The governing attitude in the face of continuing subversive activity and rising rates of serious crime seems to have been an extreme reluctance to acknowledge any problems within the Garda. Instead of protecting the institution, however, this has in fact threatened its most precious asset: the trust of the law-abiding public.

Even without the extraordinary events in Donegal, the consequences have been stark. The judiciary, which used to regard Garda evidence in court almost as gospel truth, has been forced into expressions of disgust.

In the case of Colm Murphy, charged with offences in relation to the Omagh bombing, Justice Barr found it necessary to describe Garda evidence as "outrageous" and "persistent lying on oath". The same judge was equally critical of Garda evidence in the case of Paul Ward who was charged with the murder of Veronica Guerin.

We have had the dreadful case of Dean Lyons, who confessed to murders he did not commit and subsequently committed suicide. In the case of Fred Flannery, charged with the 1994 murder of Denis O'Driscoll in Cork, where evidence was withheld not just from the defence but also from the prosecution, Garda behaviour was described by the judge as "appalling". Add in the cases of Peter Pringle, Vincent Connell, the so-called Tallaght Two, the apparent mishandling of the Abbeylara siege and this week's charging of a number of gardaí over alleged attacks on peaceful demonstrators in Dublin, and it is clear that the problems don't begin or end in Donegal.

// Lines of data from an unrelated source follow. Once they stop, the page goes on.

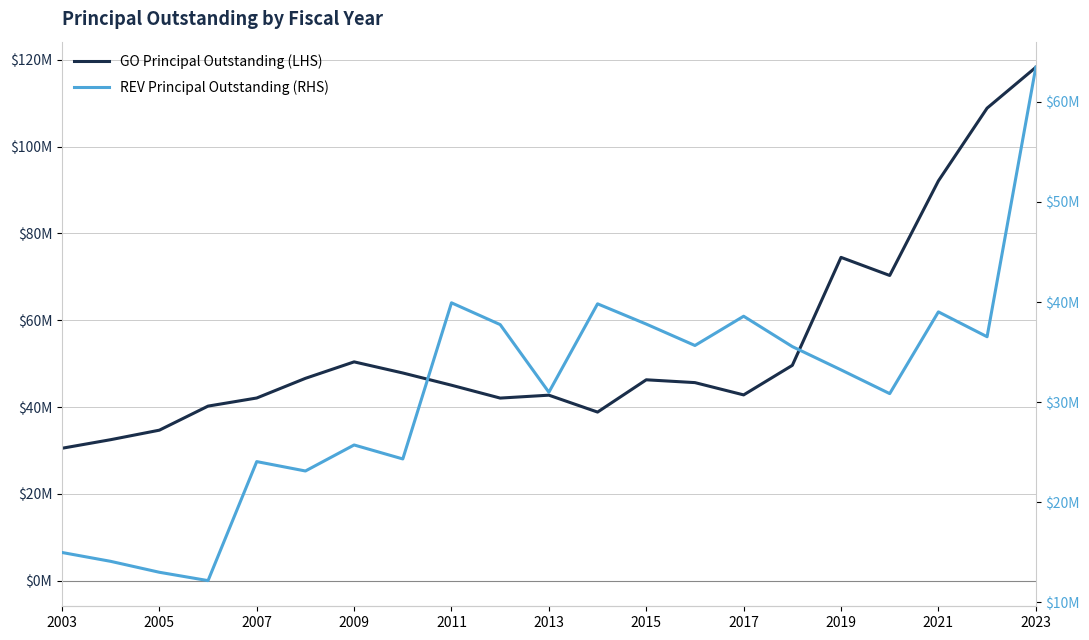

What is the value of the REV Principal Outstanding (RHS) point at the 21st from the left?

63.5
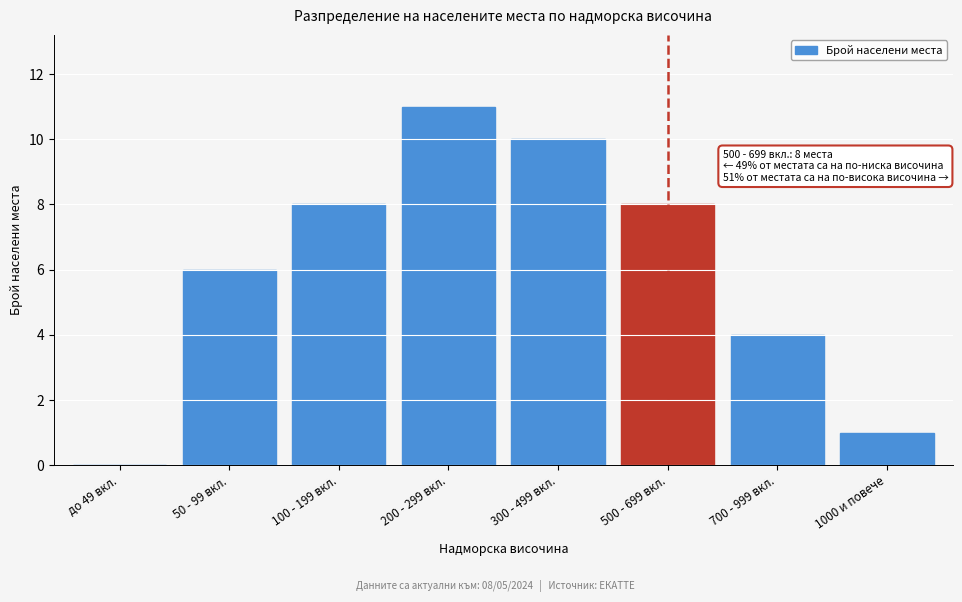

Reading right to left, list all the values displayed in this chart.

1000 и повече=1	700 - 999 вкл.=4	500 - 699 вкл.=8	300 - 499 вкл.=10	200 - 299 вкл.=11	100 - 199 вкл.=8	50 - 99 вкл.=6	до 49 вкл.=0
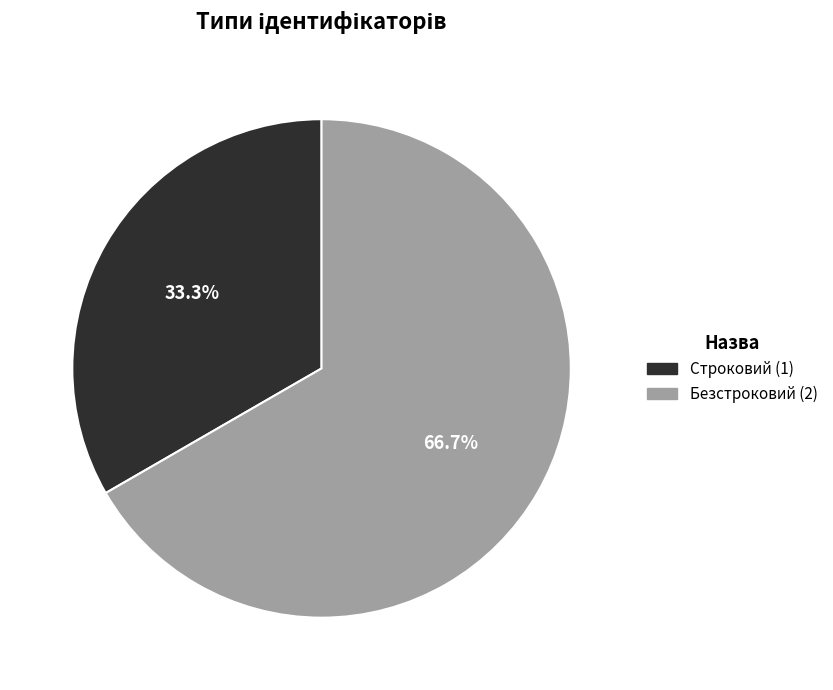

Which slice represents more than half of the pie?

Безстроковий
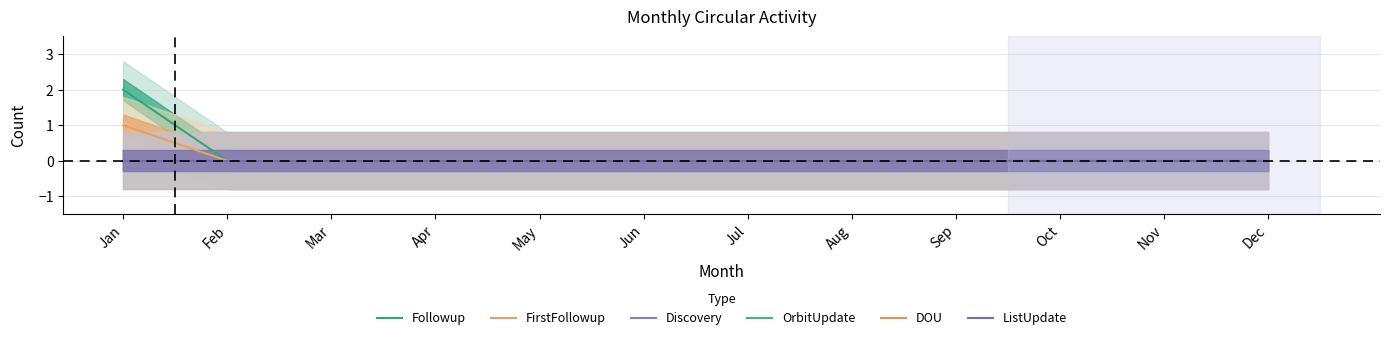

True or false: Discovery and Followup cross at least once.

False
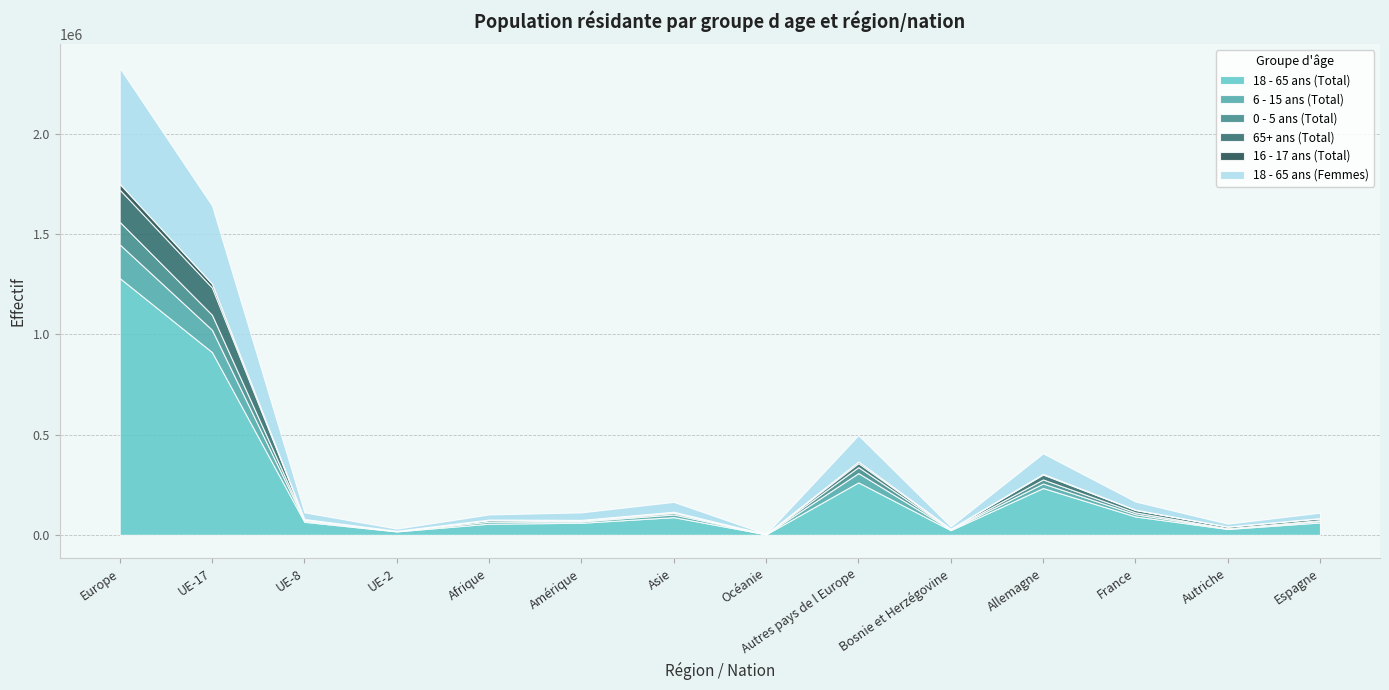

How many lines are shown in the chart?

6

The most serious aspect of this is not that abuses occur, but that there is no strong evidence of a willingness to deal with them firmly and openly. The traditional warm relationship between the Garda and the mainstream of the Irish public seems to be regarded as a protective shield. Public trust is seen, not as a precious asset which has to be continually re-enforced, but as proof that all is still right with the world. This attitude is bitterly unfair, not just to the public, but to the large majority of gardaí who do their work with pride and dedication. Most people in Ireland can still identify with the average member of the force as a kind, decent, often courageous public servant, professional in traumatic times and cheerful in the ordinary interactions of daily life.

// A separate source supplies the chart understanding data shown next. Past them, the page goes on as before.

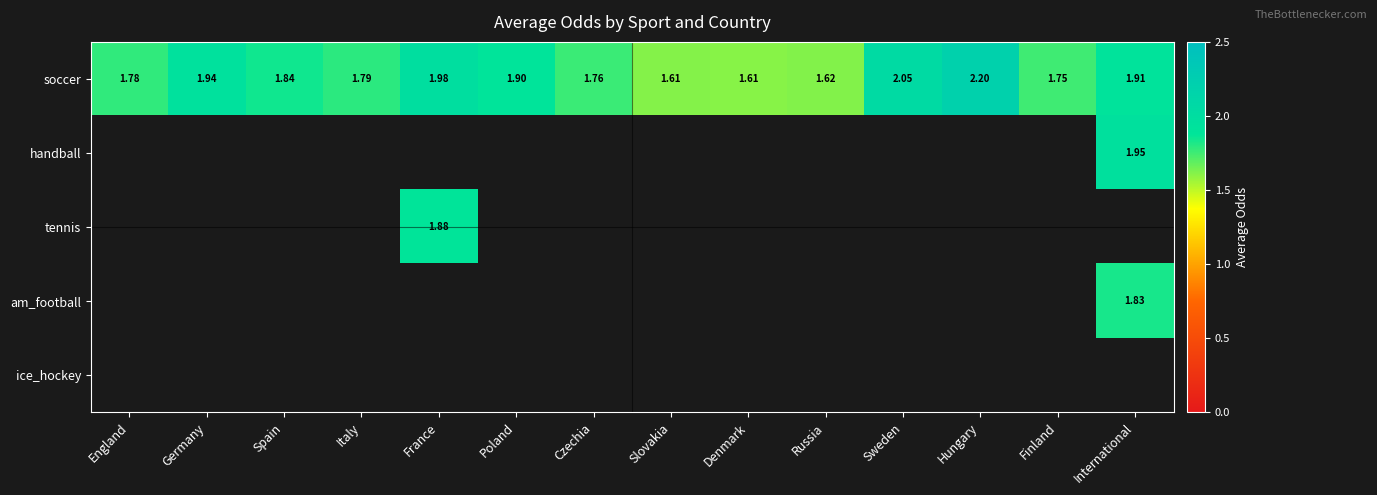

How many values in am_football are above zero?

1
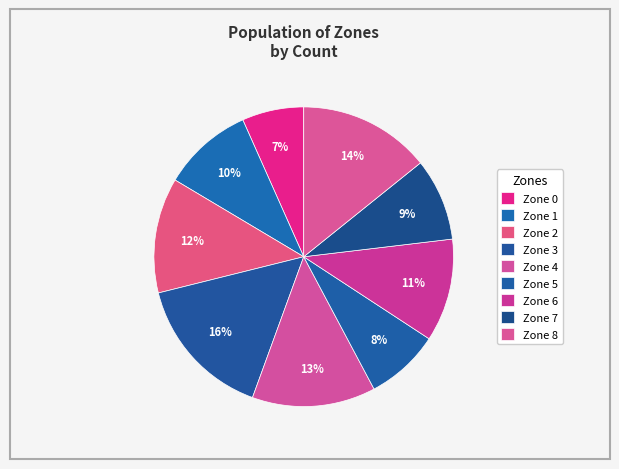

True or false: Zone 3 accounts for 16% of the total.

True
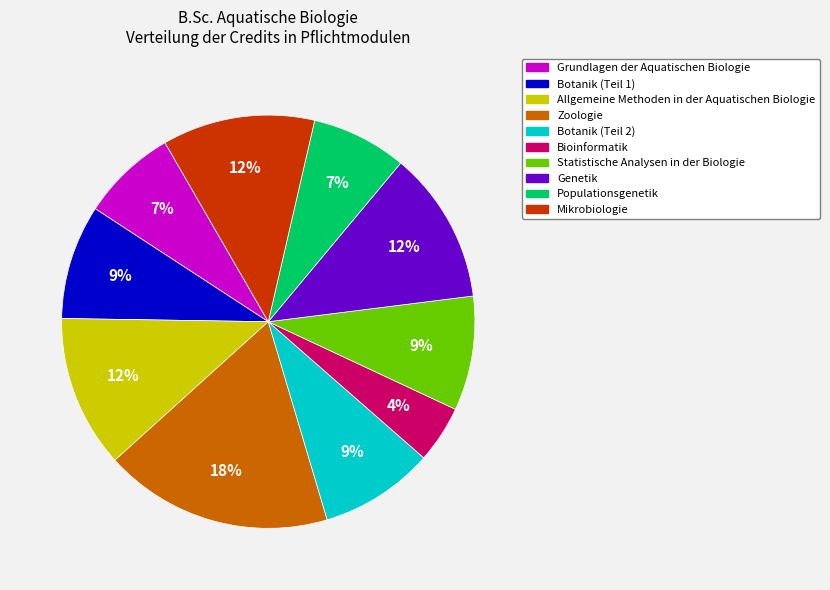

True or false: Grundlagen der Aquatischen Biologie accounts for 2% of the total.

False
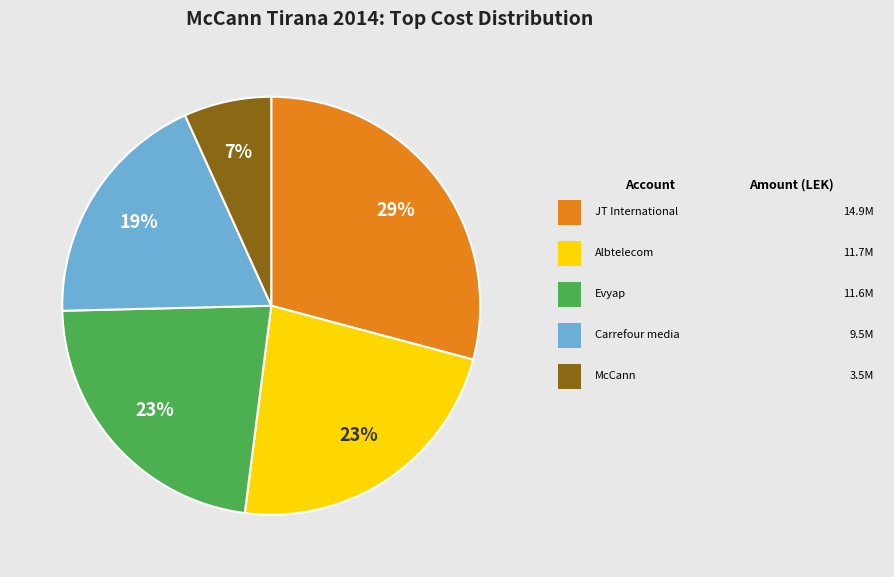

Is there a majority slice in this chart?

No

We will only know how much we will miss that relationship when it's gone. And the reality is that it is moving ever closer to collapse. Social changes and the re-organisation of the force mean that fewer Irish people know their local guard as a member of the community. Positive, mundane contact is becoming more rare. It is the more abstract public image of the force that increasingly forms the image of the Garda for most citizens.

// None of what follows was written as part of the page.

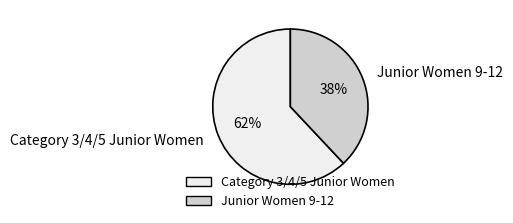

What is the smallest slice in the pie chart?

Junior Women 9-12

That image has been woefully eroded over the last three decades, and if the Morris tribunal lasts, as expected, for two years, we are in for an almost daily diet of bad-tasting revelations. The Abbeylara inquiry, of course, is also on the way. Whatever the conclusions of those two inquiries, no one can doubt that there are uncomfortable days ahead. All the more important, then, that the Government does not wait for those reports before beginning the process of reform. It is starkly obvious that the Garda can't continue to live in the warm glow of the remarkable achievements of 1922 and 1923.

As it happens, there is also on this island an exemplary dissection of how bad things get when a police force loses the consent of the citizens and of how to fix it when it does. It is the report of the Patten Commission, and the case for the Republic to put into practice the reforms it has urged on the North is now as urgent as it is overwhelming.